FANTINI’S FINANCE: Socially Acceptable

The recent sales of the social casino divisions of both manufacturers and operators have given investors a measurement for those companies who still own those divisions. And the results could be quite profitable.

When IGT announced it is selling DoubleDown Interactive for 5 million it gave a bump-up to the stocks of other companies with significant social casino operations such as Scientific Games, Churchill Downs and Aristocrat.

At a price of 10.5 times trailing EBITDA, IGT gave investors the ability to calculate the value of other social gaming operations, and they quickly did as their stocks attested.

Aside of those quick calculations and investor responses, the longer-term questions are where is social gaming headed now? and who will the winners be?

One clear winner is IGT. The company booked a nice profit on a company it bought five years earlier for $500 million and got to generate a lot of EBITDA from it in between.

Plus, IGT gets two future benefits: lower interest expense as it uses the proceeds to pay down debt, and royalties DoubleDown purchaser DoubleU will pay in future years. Adam Krejcik of Eilers & Krejcik Gaming estimates that DoubleU will pay 10 percent to 15 percent of net revenues. DoubleDown generated about $260 million in revenues in the past year.

In addition, by selling DoubleDown, IGT achieves two strategic accomplishments:

• It simplifies a company that had become very complex after the Lotomatica/GTECH-IGT merger.

• IGT can no longer be said to be competing with its casino customers who have their own online gaming operations.

But the biggest impact might be the long-term growth of royalties to IGT.

Two statistics reported by Krejcik are of interest here:

• Asia accounts for just 16.7 percent of global social gaming revenue on mobile devices compared to 73.7 percent from North America.

• Slot games generate 78 percent of all social gaming revenue.

Given Asia’s much greater population and the comfort that population has with mobile devices, the potential for social gaming is clear.

        

And because it will have exclusive use of the vast IGT game library, South Korea-based DoubleU no doubt expects to grow far beyond last year’s $142 million of revenue.

The potential for social gaming in Asia is, naturally, obvious to other Asian companies.

That is why Shanghai Giant Technology paid $4.4 billion to Caesars to buy Playtika, the largest of all social gamers.

It is why fellow Korean company Netmarble paid $800 million for Canadian Kabam, and will amass what Krejcik says will be a $4.4 billion war chest for more acquisitions after it IPOs next month.

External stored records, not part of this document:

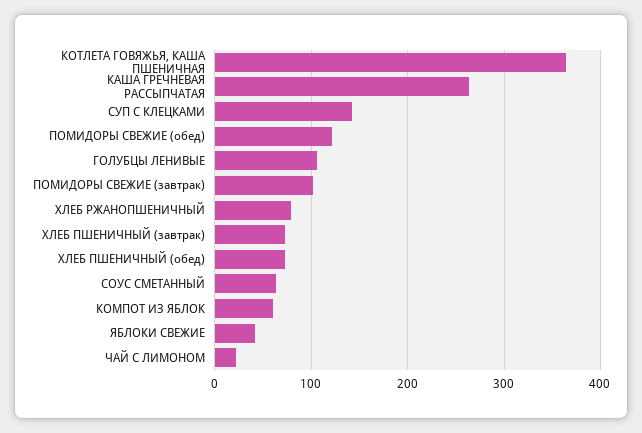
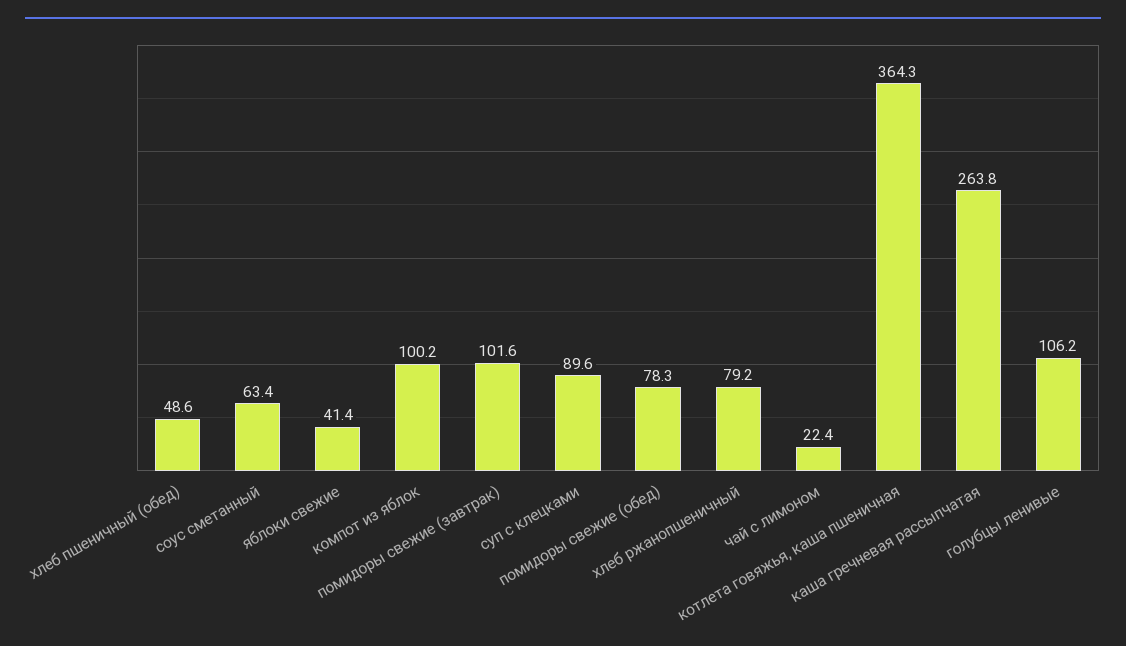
СУП С КЛЕЦКАМИ: 140 -> 89.6
ПОМИДОРЫ СВЕЖИЕ (обед): 120 -> 78.3
ХЛЕБ ПШЕНИЧНЫЙ (завтрак): 70 -> none
ХЛЕБ ПШЕНИЧНЫЙ (обед): 70 -> 48.6
КОМПОТ ИЗ ЯБЛОК: 60 -> 100.2

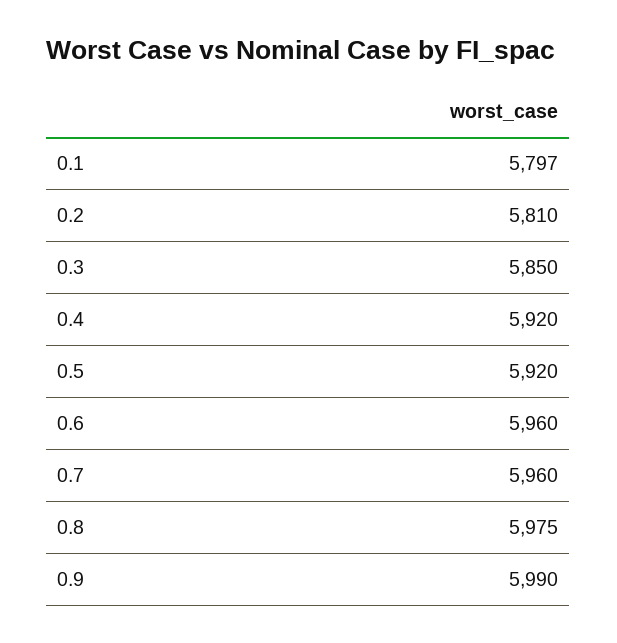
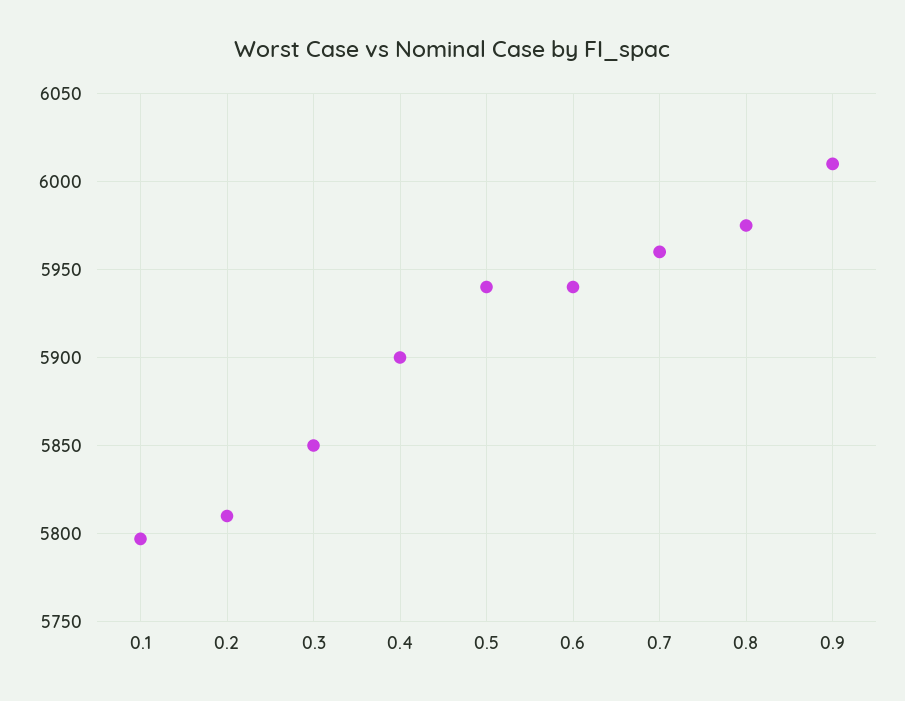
0.4: 5920 -> 5900
0.5: 5920 -> 5940
0.6: 5960 -> 5940
0.9: 5990 -> 6010

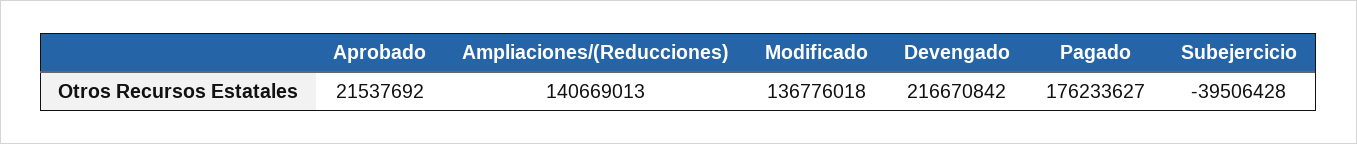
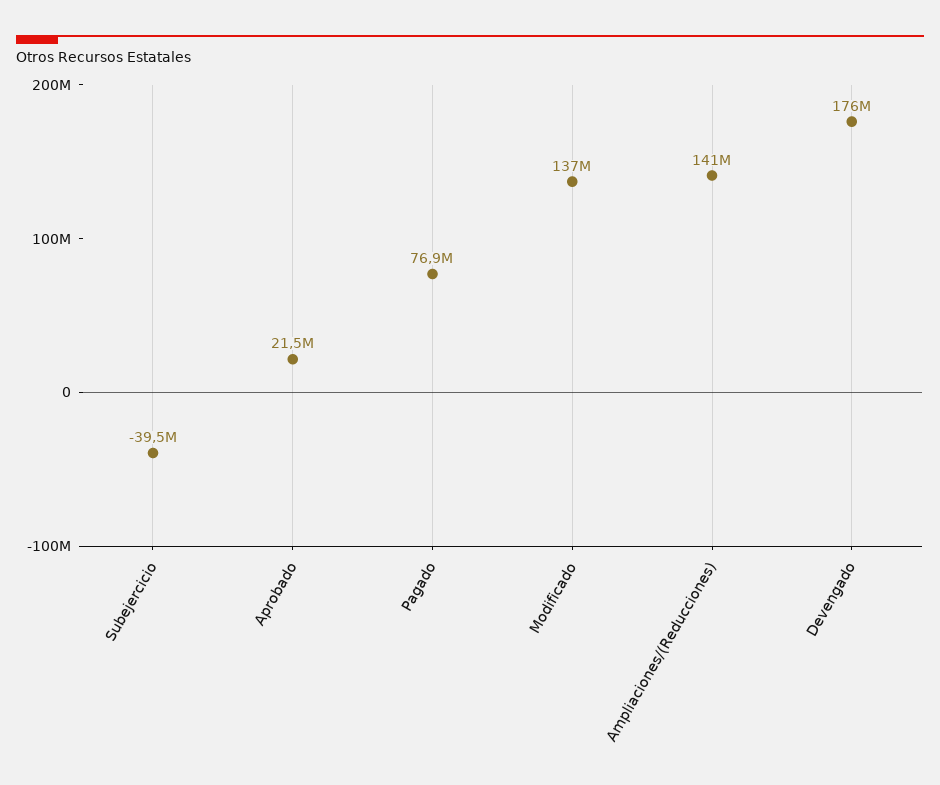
Devengado: 216670842 -> 176000000
Pagado: 176233627 -> 76900000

Note, there are plenty of companies to acquire in a very fractured industry where five publishers, as they are called, control more than 50 percent of the market—Playtika, Scientific Games, Zynga, Aristocrat and DoubleDown.

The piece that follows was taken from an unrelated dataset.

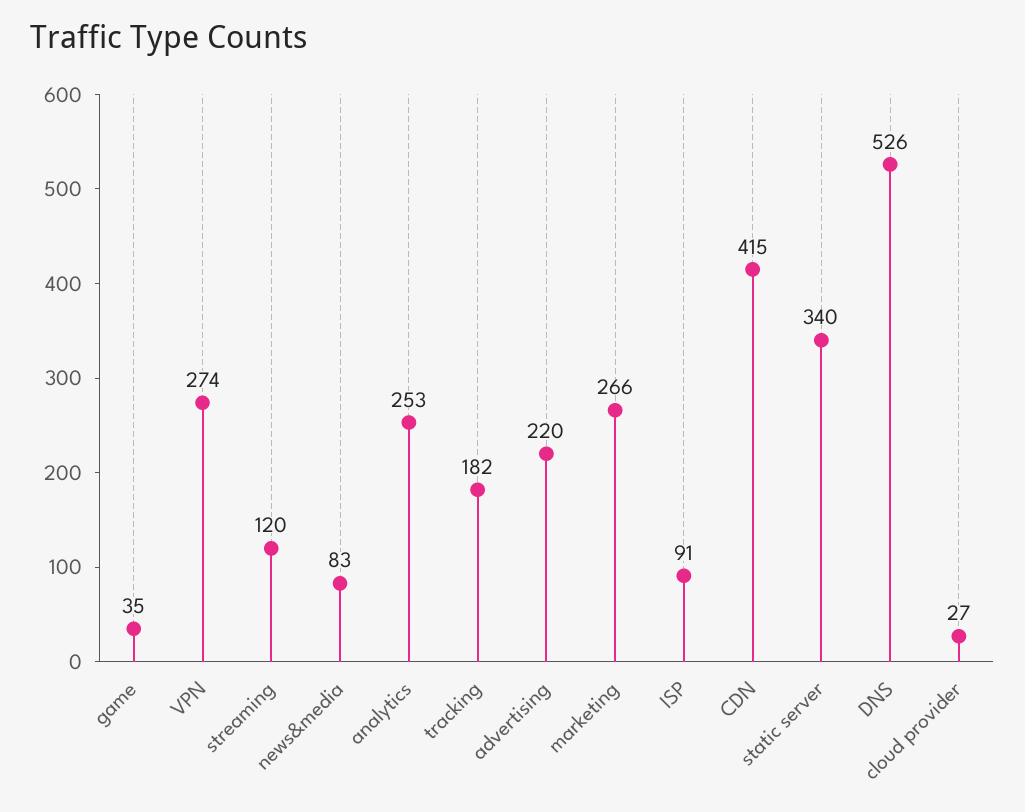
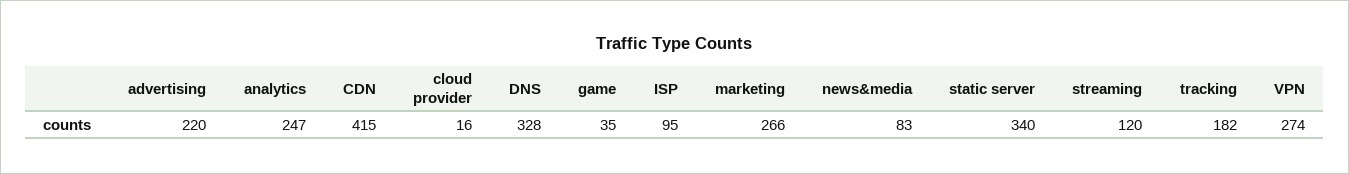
analytics: 253 -> 247
ISP: 91 -> 95
DNS: 526 -> 328
cloud provider: 27 -> 16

With North America growth slowing, there could be incentive for some operators with tiny market share to sell, especially at valuations of 10.5 times EBITDA. At this point, it is worth noting that valuations might actually be higher. Playtika sold for 13 times EBITDA, and some analysts say that DoubleDown is really selling for 12 to 14 times based on estimated 2017 EBITDA.

Finally, Aristocrat and Scientific Games might look at IGT’s deal as a model for themselves—get cash now, gain a royalty stream, simplify the business model.

Sci Games especially could have incentive given that, like IGT, its business has become more complicated thanks to mergers, and the company wants to reduce debt from its lofty levels around eight times EBITDA.